Noncooperative load balancing in the continuum limit of a dense network

• Main Authors: Altman, Eitan (Author), Menache, Ishai (Contributor), Ozdaglar, Asuman E. (Contributor)
• Other Authors: Massachusetts Institute of Technology. Department of Electrical Engineering and Computer Science (Contributor), Massachusetts Institute of Technology. Laboratory for Information and Decision Systems (Contributor)
• Format: Article
• Language: English
• Published: Institute of Electrical and Electronics Engineers, 2010-05-10T21:36:57Z.
• Subjects: Article
• Online Access: Get fulltext

 In transportation network research, the main approach for predicting traffic distribution due to noncooperative vehicle choices has been through fluid type models.
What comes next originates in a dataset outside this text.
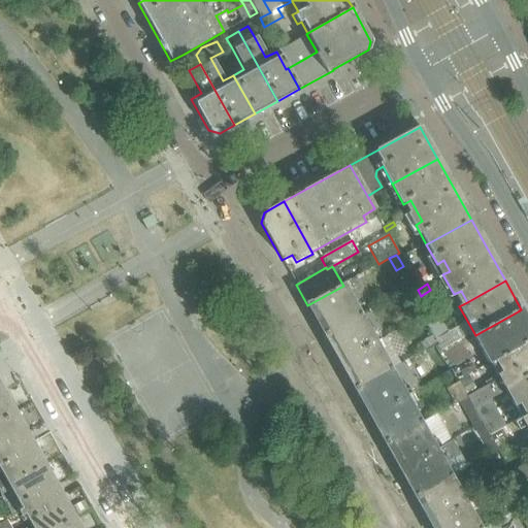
[(360,315),(343,286),(307,305),(324,335),(360,315)]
The basic model considers a continuum of infinitesimal "non-atomic" vehicles, each seeking the shortest path to its destination. The resulting equilibrium turns out to be much simpler to characterize in comparison to the finite-vehicle case, yet provides a good approximation to the latter. A less familiar fluid-type model uses a continuum limit for the network topology. The limit network is a continuum plane which inherits its cost structure from the original network, and the corresponding equilibrium is identified as the continuum traffic equilibrium. This paper considers a similar equilibrium notion in a framework of a load balancing problem involving two processors, each requiring non-negligible workload (or "flow") to be handled by network resources. Besides a congestion cost at each resource (which is identical to both processors), each resource induces a processor-dependent connection cost, which is a function of its geographic location. The processors autonomously route their flow onto the different resources, with the objective of minimizing (non-cooperatively) their total cost. Assuming that the number of resources is relatively large, we apply the continuum approximation within a line (or bus) topology and study the Nash equilibria of the processor interaction. This approximation enables us to explicitly characterize the equilibrium in several cases and to obtain insights on its structure, including tight bounds on the efficiency loss due to noncooperation.